Burna Boy has released “Whiskey,” a hard-hitting mini-documentary that displays gripping visuals of the continued pollution, flooding, and overall negligence in his hometown of Port Harcourt, Nigeria. “Whiskey” also appears as one of the Grammy-winning musicians most poignant songs on his sixth studio album, “Love, Damini.”
The min-doc features first-hand accounts from members of the community, giving form to the realities they face including: an inconsolable mother who tearfully recounts the loss of her son due to sickness as a result of the pollution and a lack of medicine, a doctor reiterating the extreme effects of the damage to the oil city — with the water surrounding the city polluted by crude waste, to an old truck driver complaining about the bad roads, which has claimed the lives of people who have no choice but to use boats to be able to cross to the other side.
At an exclusive screening of the mini-doc in London, Burna Boy went on to say, “Everything was a lot worse than the way I left it. The air was fully polluted, everything would be black when you wake up, even the cars. It’s really what you see in the documentary. This is real life, everyday life for my people. I feel like we’ll make songs about everything else, so why not make songs about what’s really going on and what’s really affecting the people in real time. That’s what the song ‘Whiskey’ is. I hope it does its job and creates the necessary awareness and some type of change comes from this. If you don’t know, now you know.”

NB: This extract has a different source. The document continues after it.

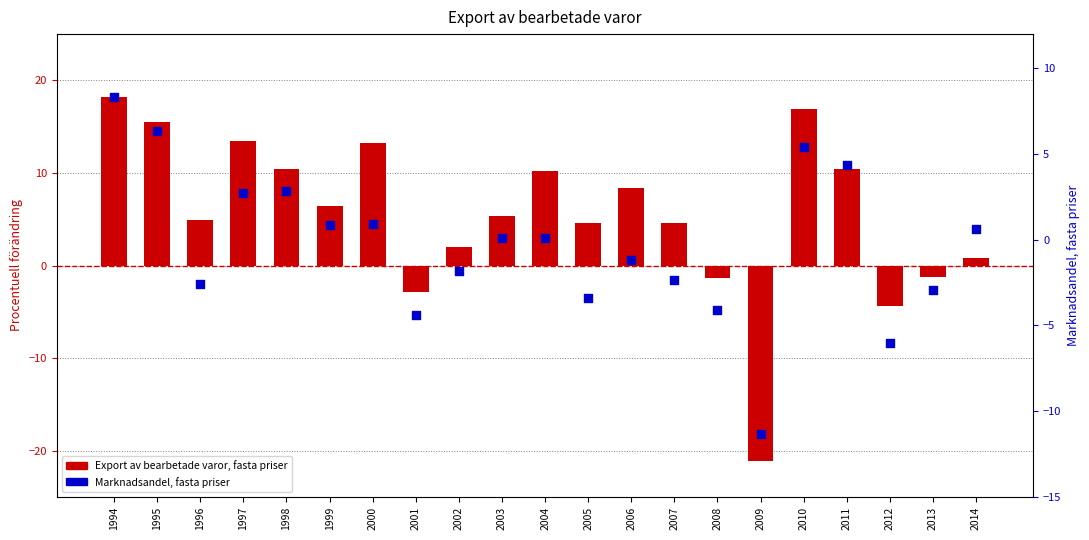

Is the value of Export av bearbetade varor, fasta priser at 2014 greater than the value of Marknadsandel, fasta priser at 2009?

Yes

Burna Boy, who frequently partners with philanthropic initiatives, highlights The R.E.A.C.H. (Reach Every Available Communal Household) – a charitable organization based in Nigeria which helps to provide resources to the community that raised the African Giant. All donations to The R.E.A.C.H. go directly to victims of the community as they work to provide aid via food, clean water, household necessities and medicine.
Highlighting specific issues his hometown community is facing, Burna Boy hopes to shed light on other parts of Nigeria and Africa, the Caribbean, and the rest of world that suffers similar environmental issues. A proud Rivers State indigene who has been awarded a Distinguished Service Star (DSSRS), Burna Boy opens himself up to the world to show where he comes from, the part he’s played as an influential member of his society, and where he’s going – first as an individual, and then as an artist. Afterall, his first ever song was made in a tree house built on the pipelines in Port Harcourt.